L'aspettavano nel portone, al buio. L'hanno posseduta in quattro. In tutti i modi.
Lucia ora è sola. Con i suoi sedici anni, non più vergini. Ha ancora la fronte poggiata sul dorso della mano di cui sente il profumo lasciato dalla saponetta comprata al mercato rionale. Sente il dolore vivido attraversare il suo corpo. Sente le cadenze dei loro canili guaiti. Come se fossero ancora su di lei.

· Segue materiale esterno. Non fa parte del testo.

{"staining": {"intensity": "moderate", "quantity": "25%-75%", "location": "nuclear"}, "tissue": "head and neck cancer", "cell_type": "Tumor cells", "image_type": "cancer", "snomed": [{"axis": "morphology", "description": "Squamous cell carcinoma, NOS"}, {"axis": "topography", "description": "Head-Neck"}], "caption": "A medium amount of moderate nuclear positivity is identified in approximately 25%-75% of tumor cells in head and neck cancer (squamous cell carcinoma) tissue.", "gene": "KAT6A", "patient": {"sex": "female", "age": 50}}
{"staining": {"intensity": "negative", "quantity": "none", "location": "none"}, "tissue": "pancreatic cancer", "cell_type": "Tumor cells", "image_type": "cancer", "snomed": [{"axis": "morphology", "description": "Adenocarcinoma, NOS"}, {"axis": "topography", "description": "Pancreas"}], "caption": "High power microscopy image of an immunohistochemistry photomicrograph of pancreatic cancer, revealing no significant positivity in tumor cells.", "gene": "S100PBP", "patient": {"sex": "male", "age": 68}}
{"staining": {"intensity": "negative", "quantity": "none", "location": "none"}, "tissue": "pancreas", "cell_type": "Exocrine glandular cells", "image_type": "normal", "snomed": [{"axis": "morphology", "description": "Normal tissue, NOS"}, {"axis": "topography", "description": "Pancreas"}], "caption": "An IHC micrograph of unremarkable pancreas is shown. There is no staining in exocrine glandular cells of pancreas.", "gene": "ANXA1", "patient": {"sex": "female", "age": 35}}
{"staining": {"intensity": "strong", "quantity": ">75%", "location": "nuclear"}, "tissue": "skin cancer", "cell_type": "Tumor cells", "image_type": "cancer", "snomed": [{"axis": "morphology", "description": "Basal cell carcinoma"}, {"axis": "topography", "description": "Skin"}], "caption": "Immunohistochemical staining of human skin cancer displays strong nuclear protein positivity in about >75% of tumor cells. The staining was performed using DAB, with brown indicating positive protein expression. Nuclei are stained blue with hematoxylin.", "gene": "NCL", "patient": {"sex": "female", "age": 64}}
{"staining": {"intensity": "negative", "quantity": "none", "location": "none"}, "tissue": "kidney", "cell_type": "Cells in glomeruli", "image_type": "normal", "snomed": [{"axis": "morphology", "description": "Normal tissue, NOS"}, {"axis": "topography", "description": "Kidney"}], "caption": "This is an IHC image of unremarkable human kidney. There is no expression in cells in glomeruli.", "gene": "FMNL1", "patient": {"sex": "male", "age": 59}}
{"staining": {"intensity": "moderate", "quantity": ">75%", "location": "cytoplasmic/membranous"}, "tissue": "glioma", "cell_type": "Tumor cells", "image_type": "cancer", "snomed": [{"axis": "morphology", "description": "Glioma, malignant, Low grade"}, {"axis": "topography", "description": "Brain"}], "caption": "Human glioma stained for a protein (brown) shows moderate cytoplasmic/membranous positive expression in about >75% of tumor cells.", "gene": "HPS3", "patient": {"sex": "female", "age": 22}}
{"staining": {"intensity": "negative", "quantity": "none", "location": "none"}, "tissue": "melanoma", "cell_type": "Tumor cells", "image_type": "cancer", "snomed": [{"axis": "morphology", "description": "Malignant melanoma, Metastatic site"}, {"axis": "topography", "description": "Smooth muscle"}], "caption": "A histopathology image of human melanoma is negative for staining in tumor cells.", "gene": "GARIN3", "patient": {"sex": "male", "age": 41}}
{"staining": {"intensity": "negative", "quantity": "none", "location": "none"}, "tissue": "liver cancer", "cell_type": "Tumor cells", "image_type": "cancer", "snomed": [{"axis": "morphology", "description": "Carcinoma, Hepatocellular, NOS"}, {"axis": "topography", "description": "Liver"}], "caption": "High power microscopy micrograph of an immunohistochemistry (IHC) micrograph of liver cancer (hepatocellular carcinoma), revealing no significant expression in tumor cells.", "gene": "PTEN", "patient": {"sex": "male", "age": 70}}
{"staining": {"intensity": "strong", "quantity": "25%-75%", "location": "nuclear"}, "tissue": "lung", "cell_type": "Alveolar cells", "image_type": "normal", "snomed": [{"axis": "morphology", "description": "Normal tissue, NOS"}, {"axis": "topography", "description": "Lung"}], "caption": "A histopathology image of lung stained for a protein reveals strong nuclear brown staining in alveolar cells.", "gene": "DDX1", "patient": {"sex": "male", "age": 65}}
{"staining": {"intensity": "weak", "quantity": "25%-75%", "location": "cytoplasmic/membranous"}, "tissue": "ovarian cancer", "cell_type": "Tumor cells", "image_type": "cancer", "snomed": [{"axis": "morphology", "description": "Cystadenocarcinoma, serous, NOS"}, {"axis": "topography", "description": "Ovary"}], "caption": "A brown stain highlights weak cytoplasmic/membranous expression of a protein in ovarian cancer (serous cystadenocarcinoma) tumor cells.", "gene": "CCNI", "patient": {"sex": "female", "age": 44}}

Durante quell'orgia ha sentito il cigolio di un uscio che si apre, per un attimo ha sperato in un aiuto, ma il cigolio si è ripetuto dietro il silenzio, segno del richiudersi spaventato della porta.
"Aiuto!" Ora la riconosce, è la sua voce che le ritorna all'orecchio, come dal fondo di un dirupo, lacerata dalle rocce, disperata. Sente sé stessa sospesa sul dirupo, priva di risorse. Percepisce il corpo come trasfigurato in quello di un animale, che caracolla nell'imminenza di precipitare nel vuoto.
Al di sopra di sé ancora il cigolio di un uscio le ricorda la realtà. Sente lo sfregare incerto di ciabatte sul pavimento, il tonfo dei passi che scendono sui gradini di pietra. La sente sedersi, ne percepisce l'odore buono e familiare, il calore del corpo.
E' la nonna Maria che le prende con delicatezza il capo e se lo poggia sulle ginocchia magre e vecchie.
I genitori di Lucia sono divisi e lontani. La madre si guadagna da vivere a Calolziocorte come cameriera in un albergo e ogni mese le manda un po' di denaro. Il padre a Copenaghen, operaio, spedisce mensilmente alla nonna una somma più consistente. Nulla di più. Niente abbracci e baci, né carezze la sera prima di coricarsi, né consigli per la giornata di domani.
- Ho chiamato la polizia - dice la vecchia lisciandole i capelli neri.- Li ho visti, li ho riconosciuti. Li possiamo denunziare, se vuoi.
Lucia finalmente solleva il capo e fissa negli occhi la nonna debole di ottantaquattro anni vissuti in miseria e fame. Vede in quegli occhi grigi paura e rassegnata stanchezza .
- Temo per te, lo sai. Qua così si vive. E' il più forte che detta legge e gli altri a testa in giù come pecore. Zitti. E noi siamo sole.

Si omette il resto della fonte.